We are looking at establishing more academies on the lines of SAI-Gopichand Academy. SAI has also supported establishment of other high-profile sport science centres like SAI-Abhinav Bindra Targeting Performance Centre in Bengaluru which provides support to our national campers, free of charge. Through this medium, we request all the elite athletes who are part of National camps to utilise this facility which would help them improve their performance.

What more is needed to boost sports in India?

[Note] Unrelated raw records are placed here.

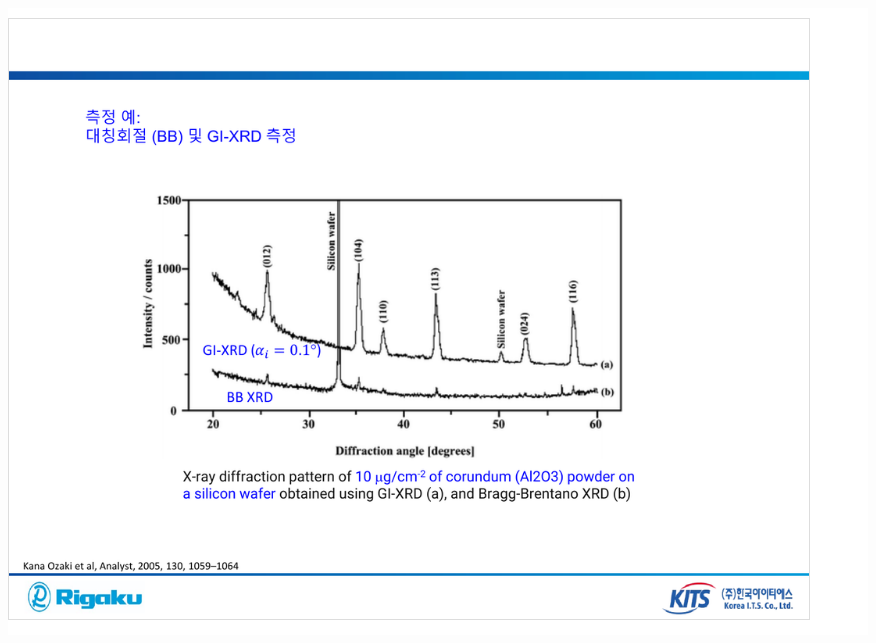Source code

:   <img src="/images/pdf-pages/250904-KAIST-KARA-session-1/page-56.png" alt="250904-KAIST-KARA-session-1 - page-56.png" style="width: 100%; max-width: 800px; margin: 10px 0; border: 1px solid #ddd;" onclick="openImageModal(this.src)">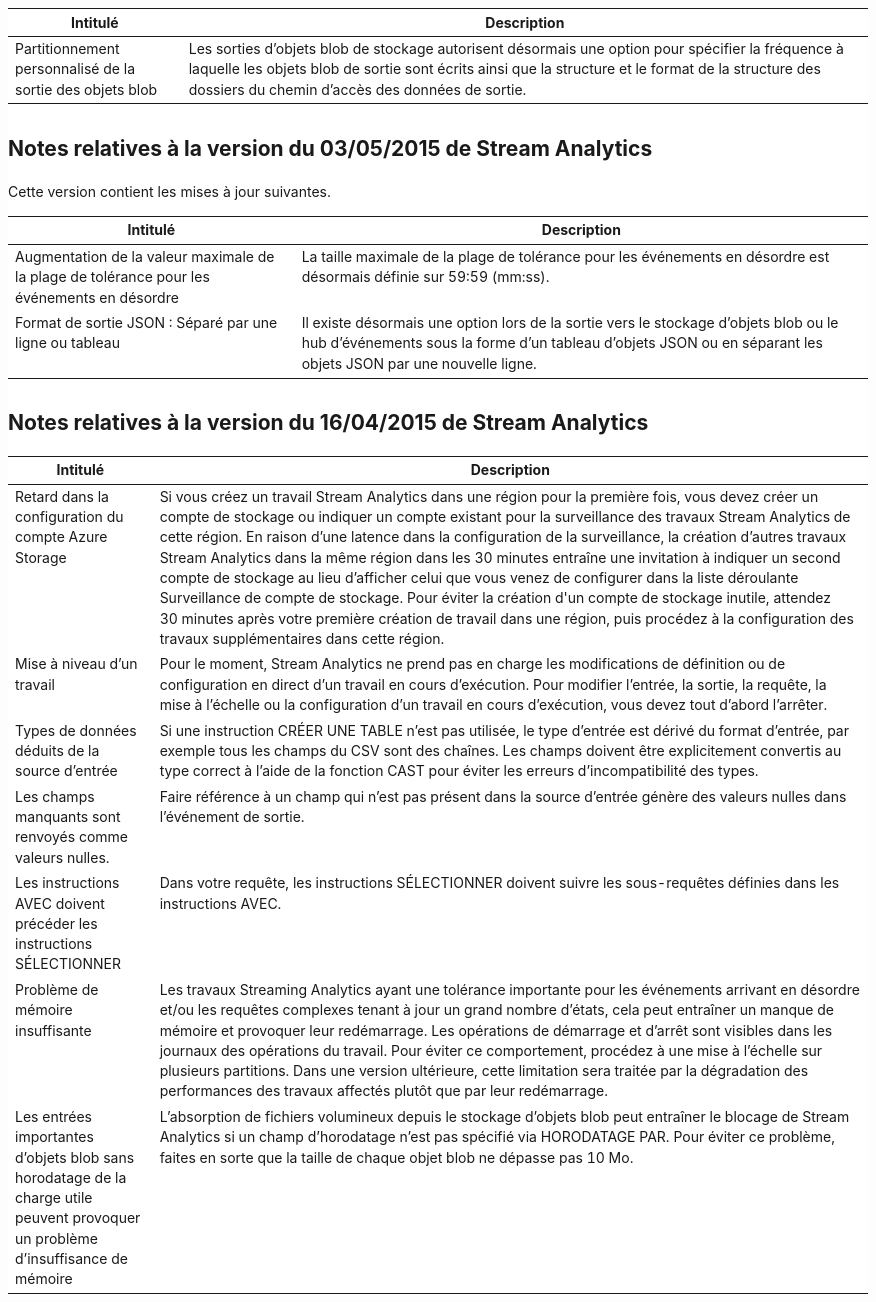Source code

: Intitulé|Description
---|---
Partitionnement personnalisé de la sortie des objets blob|Les sorties d’objets blob de stockage autorisent désormais une option pour spécifier la fréquence à laquelle les objets blob de sortie sont écrits ainsi que la structure et le format de la structure des dossiers du chemin d’accès des données de sortie. 

## Notes relatives à la version du 03/05/2015 de Stream Analytics ##

Cette version contient les mises à jour suivantes.


Intitulé|Description
---|---
Augmentation de la valeur maximale de la plage de tolérance pour les événements en désordre|La taille maximale de la plage de tolérance pour les événements en désordre est désormais définie sur 59:59 (mm:ss).
Format de sortie JSON : Séparé par une ligne ou tableau|Il existe désormais une option lors de la sortie vers le stockage d’objets blob ou le hub d’événements sous la forme d’un tableau d’objets JSON ou en séparant les objets JSON par une nouvelle ligne. 

## Notes relatives à la version du 16/04/2015 de Stream Analytics ##


Intitulé|Description
---|---
Retard dans la configuration du compte Azure Storage|Si vous créez un travail Stream Analytics dans une région pour la première fois, vous devez créer un compte de stockage ou indiquer un compte existant pour la surveillance des travaux Stream Analytics de cette région. En raison d’une latence dans la configuration de la surveillance, la création d’autres travaux Stream Analytics dans la même région dans les 30 minutes entraîne une invitation à indiquer un second compte de stockage au lieu d’afficher celui que vous venez de configurer dans la liste déroulante Surveillance de compte de stockage. Pour éviter la création d'un compte de stockage inutile, attendez 30 minutes après votre première création de travail dans une région, puis procédez à la configuration des travaux supplémentaires dans cette région.
Mise à niveau d’un travail|Pour le moment, Stream Analytics ne prend pas en charge les modifications de définition ou de configuration en direct d’un travail en cours d’exécution. Pour modifier l’entrée, la sortie, la requête, la mise à l’échelle ou la configuration d’un travail en cours d’exécution, vous devez tout d’abord l’arrêter.
Types de données déduits de la source d’entrée|Si une instruction CRÉER UNE TABLE n’est pas utilisée, le type d’entrée est dérivé du format d’entrée, par exemple tous les champs du CSV sont des chaînes. Les champs doivent être explicitement convertis au type correct à l’aide de la fonction CAST pour éviter les erreurs d’incompatibilité des types.
Les champs manquants sont renvoyés comme valeurs nulles.|Faire référence à un champ qui n’est pas présent dans la source d’entrée génère des valeurs nulles dans l’événement de sortie.
Les instructions AVEC doivent précéder les instructions SÉLECTIONNER|Dans votre requête, les instructions SÉLECTIONNER doivent suivre les sous-requêtes définies dans les instructions AVEC.
Problème de mémoire insuffisante|Les travaux Streaming Analytics ayant une tolérance importante pour les événements arrivant en désordre et/ou les requêtes complexes tenant à jour un grand nombre d’états, cela peut entraîner un manque de mémoire et provoquer leur redémarrage. Les opérations de démarrage et d’arrêt sont visibles dans les journaux des opérations du travail. Pour éviter ce comportement, procédez à une mise à l’échelle sur plusieurs partitions. Dans une version ultérieure, cette limitation sera traitée par la dégradation des performances des travaux affectés plutôt que par leur redémarrage.
Les entrées importantes d’objets blob sans horodatage de la charge utile peuvent provoquer un problème d’insuffisance de mémoire|L’absorption de fichiers volumineux depuis le stockage d’objets blob peut entraîner le blocage de Stream Analytics si un champ d’horodatage n’est pas spécifié via HORODATAGE PAR. Pour éviter ce problème, faites en sorte que la taille de chaque objet blob ne dépasse pas 10 Mo.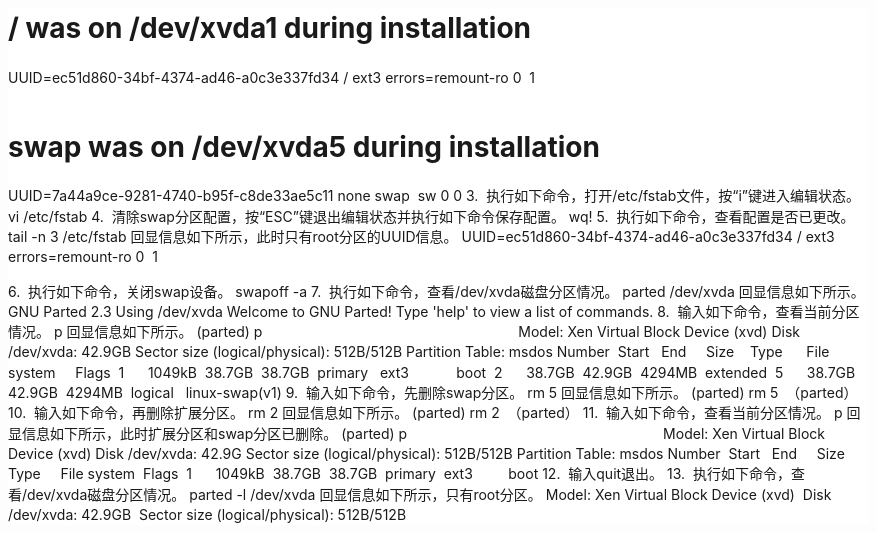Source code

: # / was on /dev/xvda1 during installation
UUID=ec51d860-34bf-4374-ad46-a0c3e337fd34 / ext3 errors=remount-ro 0  1
# swap was on /dev/xvda5 during installation
UUID=7a44a9ce-9281-4740-b95f-c8de33ae5c11 none swap  sw 0 0
3.  执行如下命令，打开/etc/fstab文件，按“i”键进入编辑状态。
vi /etc/fstab
4.  清除swap分区配置，按“ESC”键退出编辑状态并执行如下命令保存配置。
wq!
5.  执行如下命令，查看配置是否已更改。
tail -n 3 /etc/fstab
回显信息如下所示，此时只有root分区的UUID信息。
UUID=ec51d860-34bf-4374-ad46-a0c3e337fd34 / ext3 errors=remount-ro 0  1


6.  执行如下命令，关闭swap设备。
swapoff -a
7.  执行如下命令，查看/dev/xvda磁盘分区情况。
parted /dev/xvda
回显信息如下所示。
GNU Parted 2.3
Using /dev/xvda
Welcome to GNU Parted! Type 'help' to view a list of commands.
8.  输入如下命令，查看当前分区情况。
p
回显信息如下所示。
(parted) p                                                                
Model: Xen Virtual Block Device (xvd)
Disk /dev/xvda: 42.9GB
Sector size (logical/physical): 512B/512B
Partition Table: msdos
Number  Start   End     Size    Type      File system     Flags
 1      1049kB  38.7GB  38.7GB  primary   ext3            boot
 2      38.7GB  42.9GB  4294MB  extended
 5      38.7GB  42.9GB  4294MB  logical   linux-swap(v1)
9.  输入如下命令，先删除swap分区。
rm 5
回显信息如下所示。
(parted) rm 5 
（parted）
10.  输入如下命令，再删除扩展分区。
rm 2
回显信息如下所示。
(parted) rm 2 
（parted）
11.  输入如下命令，查看当前分区情况。
p
回显信息如下所示，此时扩展分区和swap分区已删除。
(parted) p                                                                
Model: Xen Virtual Block Device (xvd)
Disk /dev/xvda: 42.9G
Sector size (logical/physical): 512B/512B
Partition Table: msdos
Number  Start   End     Size    Type     File system  Flags
 1      1049kB  38.7GB  38.7GB  primary  ext3         boot
12.  输入quit退出。
13.  执行如下命令，查看/dev/xvda磁盘分区情况。
parted -l /dev/xvda
回显信息如下所示，只有root分区。
Model: Xen Virtual Block Device (xvd) 
Disk /dev/xvda: 42.9GB 
Sector size (logical/physical): 512B/512B 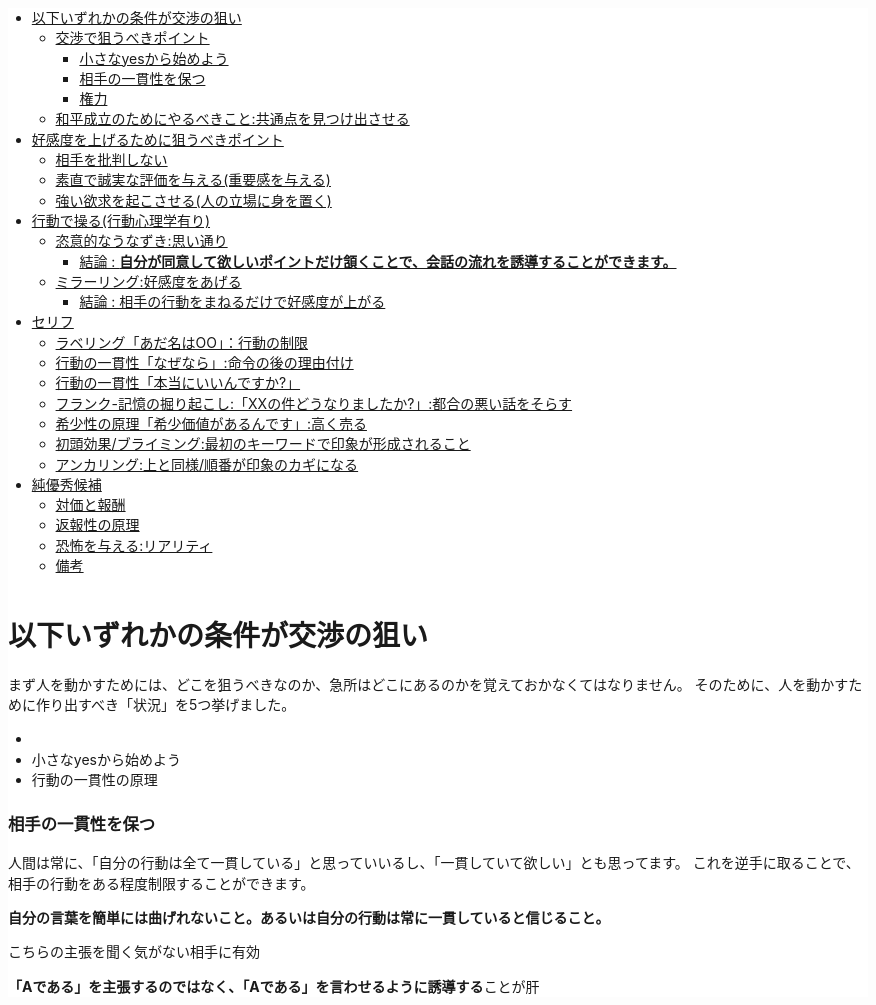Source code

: 
- [以下いずれかの条件が交渉の狙い](#以下いずれかの条件が交渉の狙い)
  - [交渉で狙うべきポイント](#交渉で狙うべきポイント)
    - [小さなyesから始めよう](#小さなyesから始めよう)
    - [相手の一貫性を保つ](#相手の一貫性を保つ)
    - [権力](#権力)
  - [和平成立のためにやるべきこと:共通点を見つけ出させる](#和平成立のためにやるべきこと共通点を見つけ出させる)
- [好感度を上げるために狙うべきポイント](#好感度を上げるために狙うべきポイント)
  - [相手を批判しない](#相手を批判しない)
  - [素直で誠実な評価を与える(重要感を与える)](#素直で誠実な評価を与える重要感を与える)
  - [強い欲求を起こさせる(人の立場に身を置く)](#強い欲求を起こさせる人の立場に身を置く)
- [行動で操る(行動心理学有り)](#行動で操る行動心理学有り)
  - [恣意的なうなずき:思い通り](#恣意的なうなずき思い通り)
    - [結論 : **自分が同意して欲しいポイントだけ頷くことで、会話の流れを誘導することができます。**](#結論--自分が同意して欲しいポイントだけ頷くことで会話の流れを誘導することができます)
  - [ミラーリング:好感度をあげる](#ミラーリング好感度をあげる)
    - [結論 : 相手の行動をまねるだけで好感度が上がる](#結論--相手の行動をまねるだけで好感度が上がる)
- [セリフ](#セリフ)
  - [ラベリング「あだ名はOO」：行動の制限](#ラベリングあだ名はoo行動の制限)
  - [行動の一貫性「なぜなら」:命令の後の理由付け](#行動の一貫性なぜなら命令の後の理由付け)
  - [行動の一貫性「本当にいいんですか?」](#行動の一貫性本当にいいんですか)
  - [フランク-記憶の掘り起こし:「XXの件どうなりましたか?」:都合の悪い話をそらす](#フランク-記憶の掘り起こしxxの件どうなりましたか都合の悪い話をそらす)
  - [希少性の原理「希少価値があるんです」:高く売る](#希少性の原理希少価値があるんです高く売る)
  - [初頭効果/ブライミング:最初のキーワードで印象が形成されること](#初頭効果ブライミング最初のキーワードで印象が形成されること)
  - [アンカリング:上と同様/順番が印象のカギになる](#アンカリング上と同様順番が印象のカギになる)
- [純優秀候補](#純優秀候補)
  - [対価と報酬](#対価と報酬)
  - [返報性の原理](#返報性の原理)
  - [恐怖を与える:リアリティ](#恐怖を与えるリアリティ)
  - [備考](#備考)






# 以下いずれかの条件が交渉の狙い

まず人を動かすためには、どこを狙うべきなのか、急所はどこにあるのかを覚えておかなくてはなりません。
そのために、人を動かすために作り出すべき「状況」を5つ挙げました。

- 
- 小さなyesから始めよう
- 行動の一貫性の原理



### 相手の一貫性を保つ

人間は常に、「自分の行動は全て一貫している」と思っていいるし、「一貫していて欲しい」とも思ってます。
これを逆手に取ることで、相手の行動をある程度制限することができます。

**自分の言葉を簡単には曲げれないこと。あるいは自分の行動は常に一貫していると信じること。**

こちらの主張を聞く気がない相手に有効

**「Aである」を主張するのではなく、「Aである」を言わせるように誘導する**ことが肝
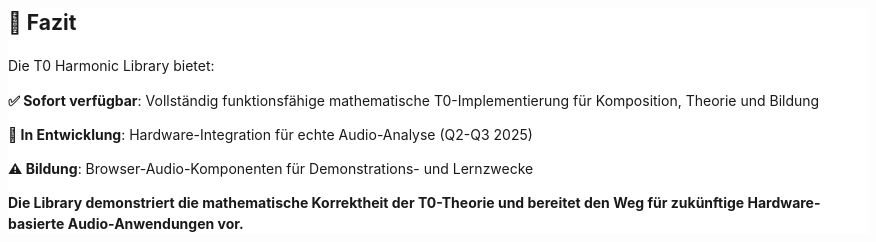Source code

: ## 🎯 **Fazit**

Die T0 Harmonic Library bietet:

**✅ Sofort verfügbar**: Vollständig funktionsfähige mathematische T0-Implementierung für Komposition, Theorie und Bildung

**🔄 In Entwicklung**: Hardware-Integration für echte Audio-Analyse (Q2-Q3 2025)

**⚠️ Bildung**: Browser-Audio-Komponenten für Demonstrations- und Lernzwecke

**Die Library demonstriert die mathematische Korrektheit der T0-Theorie und bereitet den Weg für zukünftige Hardware-basierte Audio-Anwendungen vor.**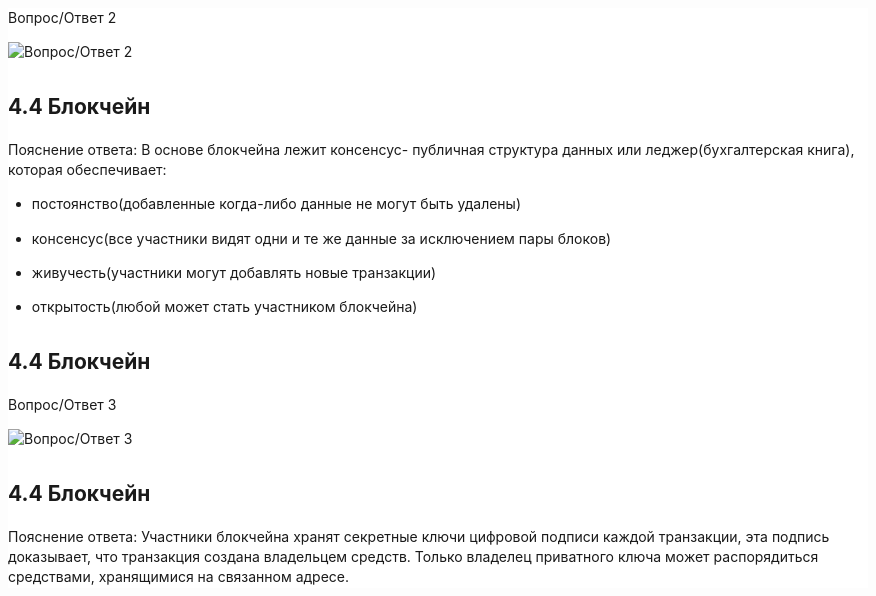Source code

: Вопрос/Ответ 2 

![Вопрос/Ответ 2](image/4.4.2.png)

## 4.4 Блокчейн

Пояснение ответа:
В основе блокчейна лежит консенсус- публичная структура данных или леджер(бухгалтерская книга), которая обеспечивает:

- постоянство(добавленные когда-либо данные не могут быть удалены)

- консенсус(все участники видят одни и те же данные за исключением пары блоков)

- живучесть(участники могут добавлять новые транзакции)

- открытость(любой может стать участником блокчейна)

## 4.4 Блокчейн

Вопрос/Ответ 3

![Вопрос/Ответ 3](image/4.4.3.png)

## 4.4 Блокчейн

Пояснение ответа:
Участники блокчейна хранят секретные ключи цифровой подписи каждой транзакции, эта подпись доказывает, что транзакция создана владельцем средств. Только владелец приватного ключа может распорядиться средствами, хранящимися на связанном адресе.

We need to upgrade the sport science support in our sporting system. The Government’s emphasis has been on sport science. In this regard, an expression of interest has already been floated for collaboration with number of sport science institutions in India that will support our young and elite athletes. This would also encourage other players to enter the fray and help in creating a robust sports-science eco system.

Your plans in this area..

SAI is exploring partnerships with the leading sport science institutions across the world to build an effective sports-science system including state-of-art facilities within the country. These sport science partners would also be required to train our in-house human resources who could then take the lead in running our sports science facilities across various centres in the country. Create a robust grassroots structure to enhance the participation and to ensure the athletes do not wither away from the feeder system due to lack of financial security. Khelo India initiative of the Government is aimed at creating the sporting culture in the country and create the ecosystem which supports athletes to pursue their Olympic dreams.